INSTRUCTIONS FOR THE TASK
Copy the material from its beginning through the line containing "Поваренная соль", renaming every "Kosárba" to "A kosárba" and leaving everything else unchanged.

Stored items from a collection
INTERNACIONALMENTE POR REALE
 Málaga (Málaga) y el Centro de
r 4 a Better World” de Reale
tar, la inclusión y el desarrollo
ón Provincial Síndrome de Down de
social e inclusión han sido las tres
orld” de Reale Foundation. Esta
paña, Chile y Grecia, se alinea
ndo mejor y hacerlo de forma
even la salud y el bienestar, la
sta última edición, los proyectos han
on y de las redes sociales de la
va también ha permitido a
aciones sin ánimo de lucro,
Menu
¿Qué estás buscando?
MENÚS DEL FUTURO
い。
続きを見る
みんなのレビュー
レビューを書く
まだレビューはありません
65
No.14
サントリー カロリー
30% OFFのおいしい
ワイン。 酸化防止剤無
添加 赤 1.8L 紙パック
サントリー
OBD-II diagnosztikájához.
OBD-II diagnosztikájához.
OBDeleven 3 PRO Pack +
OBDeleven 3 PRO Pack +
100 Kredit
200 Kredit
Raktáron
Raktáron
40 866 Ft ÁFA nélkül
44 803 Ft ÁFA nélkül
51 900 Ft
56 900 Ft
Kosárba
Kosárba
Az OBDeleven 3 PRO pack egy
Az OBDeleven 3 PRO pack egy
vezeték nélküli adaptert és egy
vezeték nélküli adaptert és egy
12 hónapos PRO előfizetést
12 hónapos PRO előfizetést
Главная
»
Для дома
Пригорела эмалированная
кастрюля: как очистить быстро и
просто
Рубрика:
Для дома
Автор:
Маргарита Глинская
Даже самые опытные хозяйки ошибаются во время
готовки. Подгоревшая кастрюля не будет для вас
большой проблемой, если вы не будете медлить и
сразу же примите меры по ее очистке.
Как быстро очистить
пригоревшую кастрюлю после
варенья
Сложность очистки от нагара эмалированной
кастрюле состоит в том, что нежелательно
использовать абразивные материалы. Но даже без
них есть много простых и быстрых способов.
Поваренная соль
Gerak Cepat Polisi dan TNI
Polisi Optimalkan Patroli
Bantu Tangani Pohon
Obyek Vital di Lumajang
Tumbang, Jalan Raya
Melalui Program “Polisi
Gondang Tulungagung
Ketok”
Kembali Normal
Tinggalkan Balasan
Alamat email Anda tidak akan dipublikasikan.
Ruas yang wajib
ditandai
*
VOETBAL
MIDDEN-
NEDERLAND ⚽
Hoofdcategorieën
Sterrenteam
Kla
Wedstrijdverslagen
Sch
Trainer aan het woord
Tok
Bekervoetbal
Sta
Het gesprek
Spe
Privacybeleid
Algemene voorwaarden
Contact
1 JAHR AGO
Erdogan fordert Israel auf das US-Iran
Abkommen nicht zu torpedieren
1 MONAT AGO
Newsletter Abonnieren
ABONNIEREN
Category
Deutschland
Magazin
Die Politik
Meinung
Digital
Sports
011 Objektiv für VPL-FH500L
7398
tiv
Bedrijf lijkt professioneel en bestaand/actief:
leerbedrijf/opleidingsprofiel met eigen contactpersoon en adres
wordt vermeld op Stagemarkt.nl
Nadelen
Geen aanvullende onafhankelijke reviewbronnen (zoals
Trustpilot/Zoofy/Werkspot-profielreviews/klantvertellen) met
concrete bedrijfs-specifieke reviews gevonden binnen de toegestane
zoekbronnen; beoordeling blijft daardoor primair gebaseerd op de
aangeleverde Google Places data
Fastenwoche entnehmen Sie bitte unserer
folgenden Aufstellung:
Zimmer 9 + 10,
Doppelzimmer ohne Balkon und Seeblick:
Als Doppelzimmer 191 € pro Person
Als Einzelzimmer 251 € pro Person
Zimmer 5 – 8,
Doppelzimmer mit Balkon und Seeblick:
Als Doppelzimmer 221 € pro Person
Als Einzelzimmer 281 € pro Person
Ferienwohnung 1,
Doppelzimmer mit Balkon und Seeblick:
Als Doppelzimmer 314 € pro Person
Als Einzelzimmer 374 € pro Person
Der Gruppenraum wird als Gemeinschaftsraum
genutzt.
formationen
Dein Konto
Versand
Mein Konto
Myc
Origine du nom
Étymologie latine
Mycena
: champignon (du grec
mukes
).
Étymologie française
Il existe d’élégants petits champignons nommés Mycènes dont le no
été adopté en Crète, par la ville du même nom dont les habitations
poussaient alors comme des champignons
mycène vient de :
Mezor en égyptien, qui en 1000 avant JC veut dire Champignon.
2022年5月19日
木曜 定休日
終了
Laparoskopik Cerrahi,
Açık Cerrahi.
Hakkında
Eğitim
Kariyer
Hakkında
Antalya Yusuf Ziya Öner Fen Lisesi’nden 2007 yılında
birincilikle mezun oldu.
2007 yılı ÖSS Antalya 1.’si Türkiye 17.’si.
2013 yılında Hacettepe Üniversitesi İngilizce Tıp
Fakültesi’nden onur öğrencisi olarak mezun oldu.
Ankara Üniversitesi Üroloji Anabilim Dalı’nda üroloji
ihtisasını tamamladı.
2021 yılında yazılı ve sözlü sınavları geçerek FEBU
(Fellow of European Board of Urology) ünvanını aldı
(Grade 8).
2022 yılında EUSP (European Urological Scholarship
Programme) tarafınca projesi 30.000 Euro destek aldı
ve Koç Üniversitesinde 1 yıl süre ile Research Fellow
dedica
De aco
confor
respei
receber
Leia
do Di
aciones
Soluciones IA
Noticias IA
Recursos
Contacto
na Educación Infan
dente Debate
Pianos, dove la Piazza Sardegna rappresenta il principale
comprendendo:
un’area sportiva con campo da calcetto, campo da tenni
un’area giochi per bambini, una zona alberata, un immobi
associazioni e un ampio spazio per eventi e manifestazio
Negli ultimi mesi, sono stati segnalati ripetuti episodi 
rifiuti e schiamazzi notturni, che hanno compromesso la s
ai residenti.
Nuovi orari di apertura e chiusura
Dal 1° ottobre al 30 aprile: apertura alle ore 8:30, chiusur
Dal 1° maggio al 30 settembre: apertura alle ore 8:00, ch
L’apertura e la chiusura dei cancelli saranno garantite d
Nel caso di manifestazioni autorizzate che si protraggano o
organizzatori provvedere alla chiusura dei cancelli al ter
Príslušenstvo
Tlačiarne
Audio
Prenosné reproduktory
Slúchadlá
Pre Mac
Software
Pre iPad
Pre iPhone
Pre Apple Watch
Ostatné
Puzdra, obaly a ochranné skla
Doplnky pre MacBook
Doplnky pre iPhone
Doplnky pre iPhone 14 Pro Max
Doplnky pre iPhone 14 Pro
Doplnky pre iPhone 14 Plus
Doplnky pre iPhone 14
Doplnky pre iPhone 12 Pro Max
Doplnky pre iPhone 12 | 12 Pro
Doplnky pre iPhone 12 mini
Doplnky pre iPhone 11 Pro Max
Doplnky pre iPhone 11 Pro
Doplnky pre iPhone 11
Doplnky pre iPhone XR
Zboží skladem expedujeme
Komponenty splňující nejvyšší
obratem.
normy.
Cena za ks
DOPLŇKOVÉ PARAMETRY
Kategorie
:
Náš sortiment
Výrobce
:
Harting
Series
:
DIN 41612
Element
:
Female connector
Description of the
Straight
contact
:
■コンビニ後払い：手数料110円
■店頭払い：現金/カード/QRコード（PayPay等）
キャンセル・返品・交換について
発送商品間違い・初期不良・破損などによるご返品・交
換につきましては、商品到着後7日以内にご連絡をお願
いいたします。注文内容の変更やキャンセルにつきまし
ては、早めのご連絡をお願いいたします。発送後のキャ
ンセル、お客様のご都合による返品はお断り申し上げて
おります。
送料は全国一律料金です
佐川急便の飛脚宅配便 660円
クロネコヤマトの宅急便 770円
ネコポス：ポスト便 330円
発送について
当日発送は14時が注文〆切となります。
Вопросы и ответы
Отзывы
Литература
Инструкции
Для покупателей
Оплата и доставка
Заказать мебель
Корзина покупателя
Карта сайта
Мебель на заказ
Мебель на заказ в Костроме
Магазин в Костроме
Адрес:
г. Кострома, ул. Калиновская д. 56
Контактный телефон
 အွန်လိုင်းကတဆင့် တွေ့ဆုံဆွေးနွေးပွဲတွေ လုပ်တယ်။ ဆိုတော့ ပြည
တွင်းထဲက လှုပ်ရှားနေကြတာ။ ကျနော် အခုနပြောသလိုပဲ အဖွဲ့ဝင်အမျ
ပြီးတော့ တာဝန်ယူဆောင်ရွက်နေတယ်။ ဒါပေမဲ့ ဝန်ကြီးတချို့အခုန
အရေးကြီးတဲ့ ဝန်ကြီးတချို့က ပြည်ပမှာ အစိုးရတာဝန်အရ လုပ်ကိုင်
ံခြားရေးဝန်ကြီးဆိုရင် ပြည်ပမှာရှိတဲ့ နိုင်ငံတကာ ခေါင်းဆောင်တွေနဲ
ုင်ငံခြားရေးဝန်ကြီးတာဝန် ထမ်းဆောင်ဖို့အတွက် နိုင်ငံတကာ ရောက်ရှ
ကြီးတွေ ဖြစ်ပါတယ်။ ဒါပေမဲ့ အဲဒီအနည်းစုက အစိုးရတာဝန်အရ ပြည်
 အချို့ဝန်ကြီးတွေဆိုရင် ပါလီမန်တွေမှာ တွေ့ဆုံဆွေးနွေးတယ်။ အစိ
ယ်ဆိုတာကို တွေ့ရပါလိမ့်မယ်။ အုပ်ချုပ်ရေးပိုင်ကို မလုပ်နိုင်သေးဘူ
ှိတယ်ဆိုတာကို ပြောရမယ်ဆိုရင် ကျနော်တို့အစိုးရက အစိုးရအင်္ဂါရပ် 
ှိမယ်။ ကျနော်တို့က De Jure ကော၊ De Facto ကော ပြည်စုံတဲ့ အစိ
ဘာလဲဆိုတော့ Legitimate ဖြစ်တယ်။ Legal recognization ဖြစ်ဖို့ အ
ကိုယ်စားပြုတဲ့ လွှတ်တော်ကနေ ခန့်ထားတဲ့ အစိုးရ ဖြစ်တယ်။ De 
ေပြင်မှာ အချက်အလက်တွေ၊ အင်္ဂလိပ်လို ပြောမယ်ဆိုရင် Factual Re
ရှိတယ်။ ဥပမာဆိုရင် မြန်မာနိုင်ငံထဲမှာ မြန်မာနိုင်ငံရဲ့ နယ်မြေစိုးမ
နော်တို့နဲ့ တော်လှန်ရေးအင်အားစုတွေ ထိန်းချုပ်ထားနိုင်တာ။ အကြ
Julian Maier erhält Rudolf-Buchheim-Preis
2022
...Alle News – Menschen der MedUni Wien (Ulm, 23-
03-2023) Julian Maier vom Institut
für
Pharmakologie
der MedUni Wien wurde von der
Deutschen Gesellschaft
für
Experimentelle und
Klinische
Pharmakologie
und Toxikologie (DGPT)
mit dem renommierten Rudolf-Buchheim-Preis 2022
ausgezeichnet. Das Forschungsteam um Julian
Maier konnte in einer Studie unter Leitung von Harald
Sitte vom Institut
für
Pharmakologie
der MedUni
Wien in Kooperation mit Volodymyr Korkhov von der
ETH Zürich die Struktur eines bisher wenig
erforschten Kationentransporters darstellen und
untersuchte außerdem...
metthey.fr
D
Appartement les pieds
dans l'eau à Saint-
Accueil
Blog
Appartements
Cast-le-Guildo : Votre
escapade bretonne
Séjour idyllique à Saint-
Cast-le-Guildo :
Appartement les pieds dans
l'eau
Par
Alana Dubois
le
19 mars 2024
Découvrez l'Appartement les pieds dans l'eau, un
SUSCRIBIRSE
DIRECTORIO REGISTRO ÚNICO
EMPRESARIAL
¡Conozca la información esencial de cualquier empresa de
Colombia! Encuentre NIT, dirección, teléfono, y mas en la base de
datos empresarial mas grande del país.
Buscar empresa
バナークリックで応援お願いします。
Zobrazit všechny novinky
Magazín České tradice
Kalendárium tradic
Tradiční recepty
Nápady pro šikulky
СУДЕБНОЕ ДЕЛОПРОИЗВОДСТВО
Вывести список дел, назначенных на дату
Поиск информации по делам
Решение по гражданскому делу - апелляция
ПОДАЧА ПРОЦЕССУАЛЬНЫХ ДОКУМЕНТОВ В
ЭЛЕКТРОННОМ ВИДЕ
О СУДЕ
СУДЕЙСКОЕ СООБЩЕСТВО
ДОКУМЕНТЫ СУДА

ANSWER TO THIS TASK
INTERNACIONALMENTE POR REALE
 Málaga (Málaga) y el Centro de
r 4 a Better World” de Reale
tar, la inclusión y el desarrollo
ón Provincial Síndrome de Down de
social e inclusión han sido las tres
orld” de Reale Foundation. Esta
paña, Chile y Grecia, se alinea
ndo mejor y hacerlo de forma
even la salud y el bienestar, la
sta última edición, los proyectos han
on y de las redes sociales de la
va también ha permitido a
aciones sin ánimo de lucro,
Menu
¿Qué estás buscando?
MENÚS DEL FUTURO
い。
続きを見る
みんなのレビュー
レビューを書く
まだレビューはありません
65
No.14
サントリー カロリー
30% OFFのおいしい
ワイン。 酸化防止剤無
添加 赤 1.8L 紙パック
サントリー
OBD-II diagnosztikájához.
OBD-II diagnosztikájához.
OBDeleven 3 PRO Pack +
OBDeleven 3 PRO Pack +
100 Kredit
200 Kredit
Raktáron
Raktáron
40 866 Ft ÁFA nélkül
44 803 Ft ÁFA nélkül
51 900 Ft
56 900 Ft
A kosárba
A kosárba
Az OBDeleven 3 PRO pack egy
Az OBDeleven 3 PRO pack egy
vezeték nélküli adaptert és egy
vezeték nélküli adaptert és egy
12 hónapos PRO előfizetést
12 hónapos PRO előfizetést
Главная
»
Для дома
Пригорела эмалированная
кастрюля: как очистить быстро и
просто
Рубрика:
Для дома
Автор:
Маргарита Глинская
Даже самые опытные хозяйки ошибаются во время
готовки. Подгоревшая кастрюля не будет для вас
большой проблемой, если вы не будете медлить и
сразу же примите меры по ее очистке.
Как быстро очистить
пригоревшую кастрюлю после
варенья
Сложность очистки от нагара эмалированной
кастрюле состоит в том, что нежелательно
использовать абразивные материалы. Но даже без
них есть много простых и быстрых способов.
Поваренная соль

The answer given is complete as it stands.